Inflacja pochłania siłę nabywczą oszczędności kilka razy szybciej niż banki dopisują do nich odsetki. Nie jest to nic nowego – z problemem tym mierzymy się już od 5 lat. Skala problemu przybiera jednak gwałtownie na sile. Już niebawem na rocznej lokacie będziemy mogli stracić nawet około 4% – wynika z wyliczeń HRE Investments. Wszystko przez coraz gorszą ofertę depozytową i spodziewane za rok przyspieszenie inflacji.
Już od końcówki 2015 roku posiadacze oszczędności nie mieli łatwego życia. Oferta depozytowa banków była na tyle skromna, że założona już wtedy lokata po potrąceniu tzw. podatku Belki dawała za niski zysk, aby pokonać inflację. Chodzi o to, że statystycznie rzecz biorąc banki doliczały do oszczędności odsetki wolniej niż inflacja pochłaniała siłę nabywczą kapitału. W efekcie przeciętny właściciel depozytu dostawał po 12 miesiącach kwotę, za którą mógł w sklepie kupić mniej niż w dniu zakładania lokaty.

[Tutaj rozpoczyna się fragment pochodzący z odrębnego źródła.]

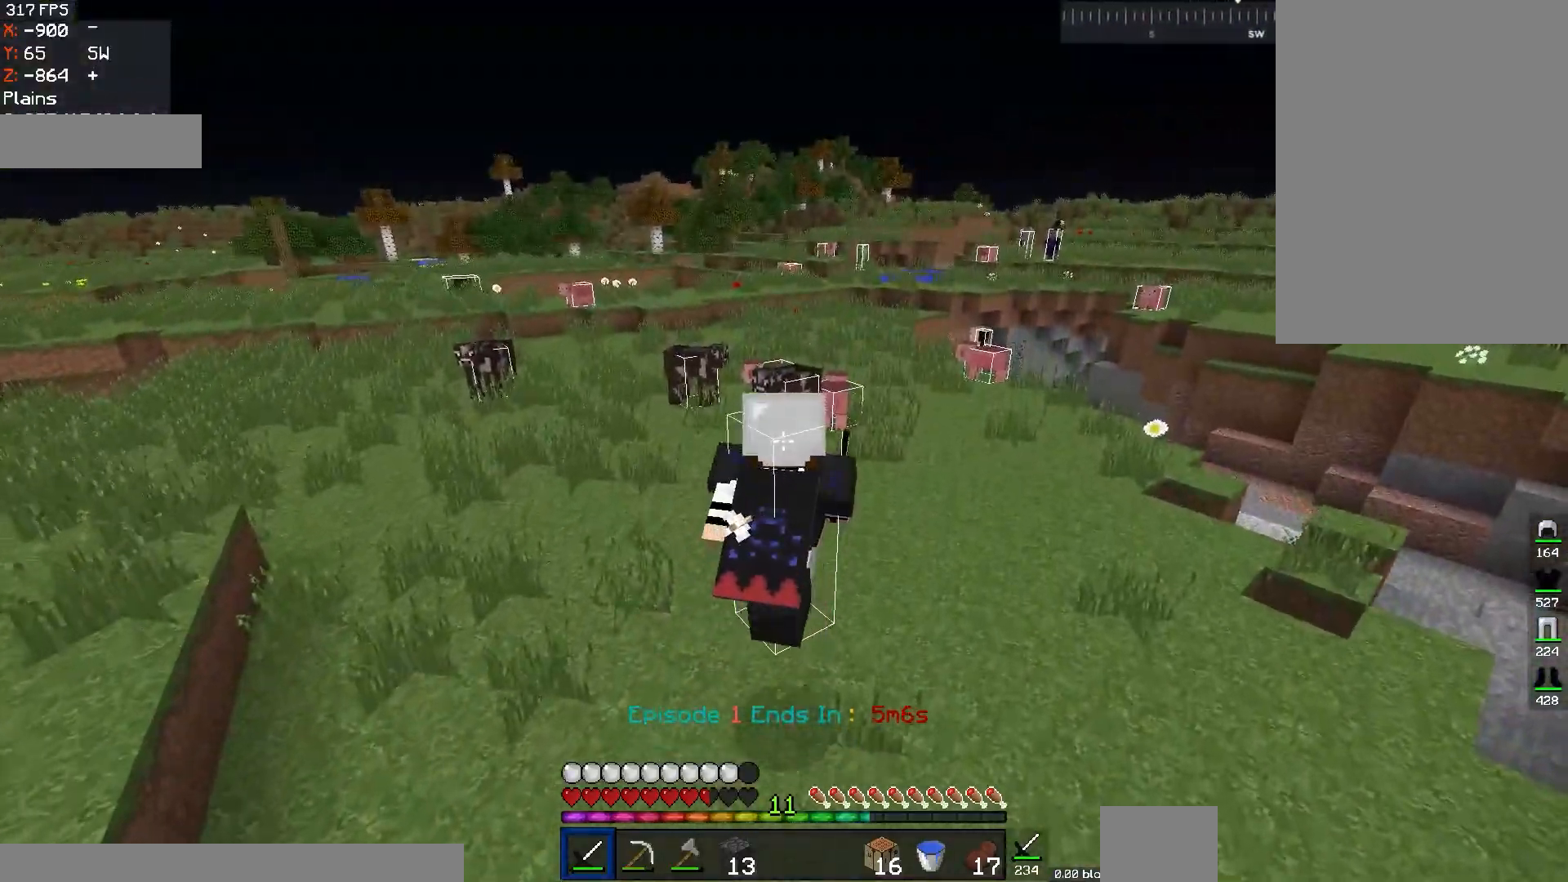
{"keys": ["d", "space", "w"], "mouse": [], "events": [[351, "space", "down"], [501, "d", "down"]]}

Oprocentowanie w dół, inflacja w górę
Problem w tym, że z takim stanem niemal nieprzerwanie mamy do czynienia już od 5 lat. Co gorsza w bieżącym roku będzie się on najpewniej nasilał. Powody są dwa – banki po kolejnych cięciach stóp procentowych przez RPP równie bezlitośnie tną oprocentowanie nowych lokat. Już dziś znajduje się ono w okolicach 0,5%, a i tak podlega dalszej redukcji. Gdyby tego było mało, to inflacja – po spowolnieniu spodziewanym w najbliższych 2-3 kwartałach – ma ponownie przyspieszyć. W efekcie pod koniec 2021 roku znowu przekroczyć 4% – wynika z prognozy przygotowanej przez Komisję Europejską.
To zła informacja dla osób, które będą zakładały lokaty jeszcze w 2020 roku – będą się przecież musieli godzić na coraz gorsze warunki depozytów, a do tego wzrost cen w momencie kończenia się zakładanych obecnie lokat będzie wielokrotnie wyższy niż naliczone odsetki. I tak na przykład z najnowszych danych i prognoz rynkowych można wysnuć wniosek, że oprocentowanie przeciętnej rocznej lokaty zakładanej pod koniec bieżącego roku może wynieść około 0,2%. To niemal nic jeśli w całym czasie trwania tego depozytu wzrost cen (inflacja) ma wynieść 4,2% – wynika z prognozy Komisji Europejskiej. Realnie więc na takiej lokacie możemy stracić około 4% w skali roku. Tak niekorzystnej oferty bankowych depozytów nie widzieliśmy od co najmniej kilkunastu lat – czyli od kiedy publikowane są stosowne dane.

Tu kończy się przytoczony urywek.